OpenAI Insider Estimates 70 Percent Chance That AI Will Destroy or Catastrophically Harm Humanity

floofloof@lemmy.ca · 8 months ago

OpenAI Insider Estimates 70 Percent Chance That AI Will Destroy or Catastrophically Harm Humanity

Lvxferre · 8 months ago

I also apologise for the tone. That was a knee-jerk reaction from my part; my bad.

(In my own defence, I’ve been discussing this topic with tech bros, and they rather consistently invert the burden of the proof. Often to evoke Brandolini’s Law. You probably know which “types” I’m talking about.)

On-topic. Given that “smart” is still an internal attribute of the blackbox, perhaps we could gauge better if those models are likely to become an existential threat by 1) what they output now, 2) what they might output in the future, and 3) what we [people] might do with it.

It’s also easier to work with your example productively this way. Here’s a counterpoint:

The prompt asks for eight legs, and only one pic was able to output it correctly; two ignored it, and one of the pics shows ten legs. That’s 25% accuracy.

I believe that the key difference between “your” unicorn and “my” eight-legged dragon is in the training data. Unicorns are fictitious but common in popular culture, so there are lots of unicorn pictures to feed the model with; while eight-legged dragons are something that I made up, so there’s no direct reference, even if you could logically combine other references (as a spider + a dragon).

So their output is strongly limited by the training data, and it doesn’t seem to follow some strong logic. What they might output in the future depends on what we add in; the potential for decision taking is rather weak, as they wouldn’t be able to deal with unpredictable situations. And thus their ability to go rogue.

[Note: I repeated the test with a horse instead of a dragon, within the same chat. The output was slightly less bad, confirming my hypothesis - because pics of eight-legged horses exist due to the Sleipnir.]

Neural nets

Neural networks are a different can of worms for me, as I think that they’ll outlive LLMs by a huge margin, even if the current LLMs use them. However, how they’ll be used is likely considerably different.

For example, current state-of-art LLMs are coded with some “semantic” supplementation near the embedding, added almost like an afterthought. However, semantics should play a central role in the design of the transformer - because what matters is not the word itself, but what it conveys.

That would be considerably closer to a general intelligence than to modern LLMs - because you’re effectively demoting language processing to input/output, that might as well be subbed with something else, like pictures. In this situation I believe that the output would be far more accurate, and it could theoretically handle novel situations better. Then we could have some concerns about AI being an existential threat - because people would use this AI for decision taking, and it might output decisions that go terribly right, as in that “paperclip factory” thought experiment.

The fact that we don’t see developments in this direction yet shows, for me, that it’s easier said than done, and we’re really far from that.

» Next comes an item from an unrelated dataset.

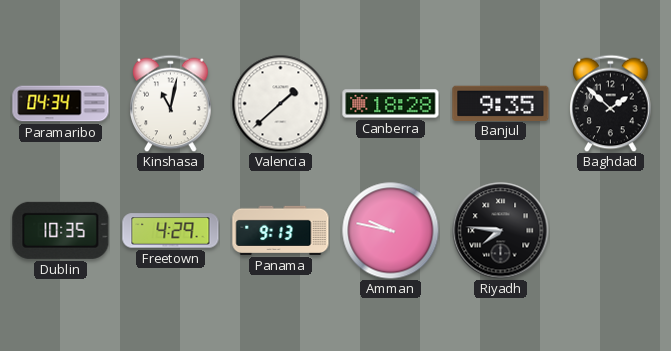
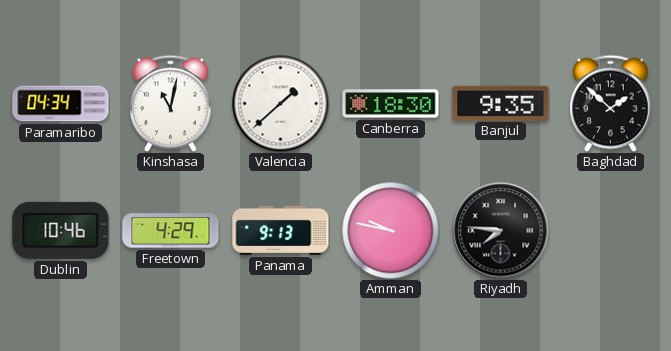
Canberra: 18:28 -> 18:30
Dublin: 10:35 -> 10:46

CanadaPlus@lemmy.sdf.org · 8 months ago

To be clear, I wasn’t talking about an actual picture generating model. It was raw GPT trained on just text, asked to write instructions for a paint program to output a unicorn. That’s more convincing because it’s multiple steps away from the basic task it was trained on. Here, I found the paper, it starts with unicorns and then starts exploring other images, and eventually they delve into way more detail than I actually read. There’s a video talk that goes with it.

The trick with trying to “make” an AI do semantics, is that we don’t know what semantics is, exactly. I mean, that’s kind of what we started out with (remember the old pattern-matching chatbots?) but simpler approaches often worked better. Even the Transformer block itself is barely more complicated than a plain feed-forward network. I don’t think that’s so much because neural nets are more efficient (they really aren’t) but because we were looking for an answer to a question we didn’t have.

I think the challenge going forwards is freeing all that know-how from the black box we’ve put it in, somehow. Assuming we do want to mess with something so dangerous if handled carelessly.